TEXTAUSZUG.
• • • • •
Rechtsextreme in Schweden aktiv wie nie zuvor

Die vom mittlerweile verstorbenen Krimiautor Stieg Larsson gegründete Anti-Rechts-Zeitschrift „Expo“ konstatiert eine rekordhohe Aktivität rechtsextremer Kräfte in Schweden.

Einem heute veröffentlichten Bericht zufolge wurden in Schweden im Jahr 2013 insgesamt 2.333 Fälle von rassenideologischen Aktivitäten registriert. Das bedeutet einen Anstieg von 28 Prozent gegenüber 2012.

Als „Aktivitäten“ gelten bei „Expo“ sowohl Fälle von öffentlicher Propaganda als auch Kundgebungen, Versammlungen, Flugblattaktionen sowie gewaltsame Attacken auf linke, liberale und antirassistische Kundgebungen, wie sie jüngst in der Stockholmer Vorortgemeinde Kärrtorp und zuletzt auf einer Frauendemo in Malmö stattfanden.

Neonazistische Partei will zur Wahl antreten

Vor allem die Propagandatätigkeit rechtsextremer Kreise habe zugenommen, heißt es in dem zur aktuellen Studie erschienen Artikel. Dafür seien zu einem Gutteil die rassenideologische Schwedische Widerstandsbewegung (Svenska Motstandsrörelsen) und die neonazistische Partei der Schweden (Svenskarnas parti) verantwortlich. Letztere beabsichtigt, bei der kommenden Reichstagswahl am 14. September zu kandidieren.

Die Nachfolgepartei der einstigen Nationalsozialistischen Front war vergangene Woche international in die Medien geraten. Es wurde bekannt, dass Sympathisanten der Gruppe zur Unterstützung rechtsradikaler Kräfte in die Ukraine gereist waren. Unter anderem soll die ultranationalistische Swoboda-Partei mit der Partei der Schweden kooperieren.
• • • • •
AUFGABENSTELLUNG.
A: Beantworten Sie anhand des Textauszugs:
(i) Wie viele Fälle rassenideologischer Aktivitäten wurden im Jahr 2013 in Schweden registriert?
(ii) An welchem Tag findet die kommende Reichstagswahl statt?
(iii) Welche ukrainische Partei soll mit der Partei der Schweden kooperieren?
B: Warum geriet die Partei der Schweden laut Textauszug vergangene Woche international in die Medien? Antworten Sie in ein bis drei Sätzen.
Die Daten werden hierfür nicht gebraucht.
• • • • •
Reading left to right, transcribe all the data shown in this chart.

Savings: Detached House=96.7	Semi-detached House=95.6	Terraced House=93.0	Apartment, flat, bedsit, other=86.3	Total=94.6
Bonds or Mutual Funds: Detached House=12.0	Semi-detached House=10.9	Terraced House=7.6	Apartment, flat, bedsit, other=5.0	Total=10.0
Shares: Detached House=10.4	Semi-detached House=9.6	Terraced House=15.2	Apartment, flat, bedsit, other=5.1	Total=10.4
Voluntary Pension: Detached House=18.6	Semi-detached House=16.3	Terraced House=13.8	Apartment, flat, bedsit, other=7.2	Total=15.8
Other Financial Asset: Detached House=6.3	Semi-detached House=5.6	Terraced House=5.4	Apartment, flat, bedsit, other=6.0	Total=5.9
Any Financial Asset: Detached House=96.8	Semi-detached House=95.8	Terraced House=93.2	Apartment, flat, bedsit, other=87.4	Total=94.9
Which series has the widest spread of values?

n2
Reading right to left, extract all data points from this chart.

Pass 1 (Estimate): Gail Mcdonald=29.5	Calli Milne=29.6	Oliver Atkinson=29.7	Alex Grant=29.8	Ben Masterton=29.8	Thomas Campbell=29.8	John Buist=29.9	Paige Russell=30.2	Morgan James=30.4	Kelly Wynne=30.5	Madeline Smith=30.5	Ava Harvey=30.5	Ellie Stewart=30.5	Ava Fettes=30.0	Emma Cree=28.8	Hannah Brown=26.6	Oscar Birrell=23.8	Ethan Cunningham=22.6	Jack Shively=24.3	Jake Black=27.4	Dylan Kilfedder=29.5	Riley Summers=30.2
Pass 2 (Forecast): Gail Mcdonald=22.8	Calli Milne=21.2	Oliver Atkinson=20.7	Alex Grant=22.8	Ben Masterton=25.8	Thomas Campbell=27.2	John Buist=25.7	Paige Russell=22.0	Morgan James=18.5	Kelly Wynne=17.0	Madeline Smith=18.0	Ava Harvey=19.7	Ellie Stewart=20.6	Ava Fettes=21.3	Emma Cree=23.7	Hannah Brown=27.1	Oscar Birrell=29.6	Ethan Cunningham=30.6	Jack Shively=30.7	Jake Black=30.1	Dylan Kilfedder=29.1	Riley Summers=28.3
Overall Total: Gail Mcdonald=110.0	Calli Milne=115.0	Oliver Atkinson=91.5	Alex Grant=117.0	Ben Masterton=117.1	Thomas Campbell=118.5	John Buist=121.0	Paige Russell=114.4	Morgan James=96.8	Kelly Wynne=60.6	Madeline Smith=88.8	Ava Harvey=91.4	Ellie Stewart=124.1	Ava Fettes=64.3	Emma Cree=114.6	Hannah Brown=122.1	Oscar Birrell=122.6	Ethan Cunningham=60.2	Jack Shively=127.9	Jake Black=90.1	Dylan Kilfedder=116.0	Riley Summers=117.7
• • • • •
LÖSUNGEN IM EINZELNEN.
A:
(i) Insgesamt 2.333 Fälle.
(ii) Am 14. September.
(iii) Die ultranationalistische Swoboda-Partei.

B: Es wurde bekannt, dass Sympathisanten der Gruppe in die Ukraine gereist waren. Dort wollten sie rechtsradikale Kräfte unterstützen.